Hi all, I have kept planted tanks off and on in the past and am now getting the urge to get back into things and am starting to lurk in the forums trying to figure out the latest and greatest. Its amazing how much trends seem to change in just a couple of years time. One thing that appears to be different this time around is the substrate du jour appears to be ADA aquasoil. A couple of years ago when I was participating, flourite was the substrate of choice. Anyways, I have been digging through the forums and am seeing lots of folks are excited about Aquasoil and powersand. My question is, can anyone point me to an Aquasoil primer.
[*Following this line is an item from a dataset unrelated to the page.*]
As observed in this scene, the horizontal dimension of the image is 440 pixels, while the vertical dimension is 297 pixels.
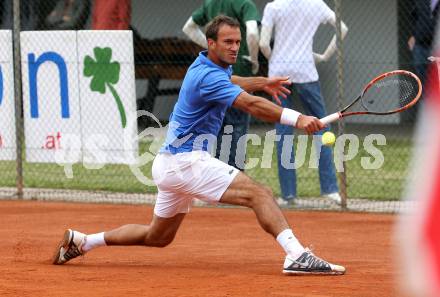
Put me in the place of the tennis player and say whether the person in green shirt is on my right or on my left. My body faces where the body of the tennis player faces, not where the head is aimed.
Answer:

I have basic questions on the process, quantities required, best place to buy, etc. I'm also interested in why flourite seems to have lost favor with the planted tank wizards  


Thanks,
Will


----------



## southernflounder (Nov 5, 2006)

Aqua Design Amano USA/ADGshop.com- now available in the U.S.A, prouldy offered by Aquarium Design Group. The finest planted aquarium products.


----------



## John N. (Dec 11, 2005)

Hi Will,

The trend away from Flourite can be explained by the improved growth reports by those who have used Aquasoil. The fact that Aquasoil leeched nutrients to the water column over time verses Flourite limited ability to do so is very appealing. Also Aquasoil doesn't require rinsing like flouite.

Anyways, in addition Aquasoil used alone (without powersand) is the growing trend.

-John N.


----------



## epicfish (Sep 11, 2006)

Yep. I ordered a bunch of bags of ADA AS w/o PS to use in my 40 gal. breeder. =)

Had to take the plunge!


----------



## tefsom85 (Jan 27, 2007)

Thanks for the replies. I went to ADGs website and it appears like I would need 6 or 7 9-liter bags of Aquasoil for my 120. Does this sound right?


----------



## southernflounder (Nov 5, 2006)

tefsom85 said:


> Thanks for the replies. I went to ADGs website and it appears like I would need 6 or 7 9-liter bags of Aquasoil for my 120. Does this sound right?


I'm assuming that your 120Gal has a footprint of 72"x24", if that's the case then you'll need 9 bags of the AS.

Aqua Soil Amazonia


----------



## tefsom85 (Jan 27, 2007)

My tank is 48"x24". I went back and looked at the info. I hadn't paid attention to the dimensions and had only looked at the gallon info. Looking again it now looks like I would need 6 or 7 bags.

Attached is a quick and dirty graph for quantities required based on the info provided from the catalog page.


----------